One Tax Court order last week had an attached copy of the petition, with the statement of taxpayer identification number included, potentially revealing social security numbers for the petitioners to others in the world with internet access. The Court immediately corrected the order when the problem was brought to their attention. Just like all of us the Court occasionally makes mistakes. Sometimes it is worth double checking the electronic footprint of your case to make sure what goes up is what you intended to go up. We mention this case to set the scene for the following practitioner’s tips.

Takeaways:

  • The statement of taxpayer identification number is regularly used by the Tax Court to keep a record of the social security number of the petitioner(s). It is not scanned and uploaded as part of the public file accessible by others. Quickly alert the Court in the unusual event this document is mistakenly scanned and made a part of the public record.
  • Before sending documents to the Court make sure to review the every document submitted to the Tax Court as part of the petition package. Carefully review the notice of deficiency or other IRS documents in order to redact the social security number of the petitioner(s).

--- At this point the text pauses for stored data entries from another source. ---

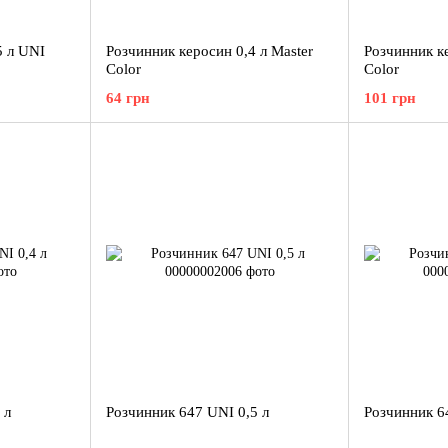
5 л UNI
Розчинник керосин 0,4 л Master
Розчинник ке
Color
Color
64 грн
101 грн
 л
Розчинник 647 UNI 0,5 л
Розчинник 6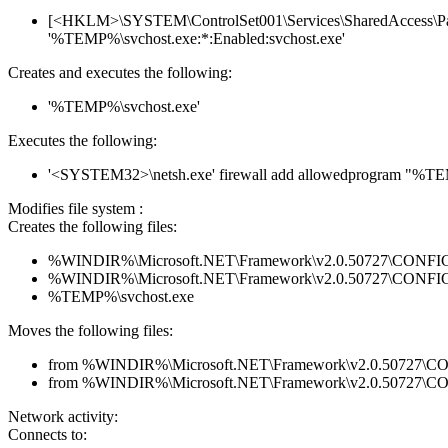
[<HKLM>\SYSTEM\ControlSet001\Services\SharedAccess\Param
'%TEMP%\svchost.exe:*:Enabled:svchost.exe'
Creates and executes the following:
'%TEMP%\svchost.exe'
Executes the following:
'<SYSTEM32>\netsh.exe' firewall add allowedprogram "%T
Modifies file system :
Creates the following files:
%WINDIR%\Microsoft.NET\Framework\v2.0.50727\CONFIG\en
%WINDIR%\Microsoft.NET\Framework\v2.0.50727\CONFIG\se
%TEMP%\svchost.exe
Moves the following files:
from %WINDIR%\Microsoft.NET\Framework\v2.0.50727\CONFI
from %WINDIR%\Microsoft.NET\Framework\v2.0.50727\CONF
Network activity:
Connects to:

  • Check all of the numbers on the IRS correspondence thoroughly before sending to Tax Court. Innocent-looking barcodes that have a sequence of numbers beneath them can contain a petitioner’s social security number. It is worth comparing the social security numbers of the petitioners to all of the number sequences in order to make sure the redacting is complete.
  • If your client files a bankruptcy petition while a Tax Court case is pending, alert the Court immediately. The Court will then issue an order placing the case in suspense and order the parties to file periodic status reports alerting the Court to the lifting of the stay so that the case could once again move forward.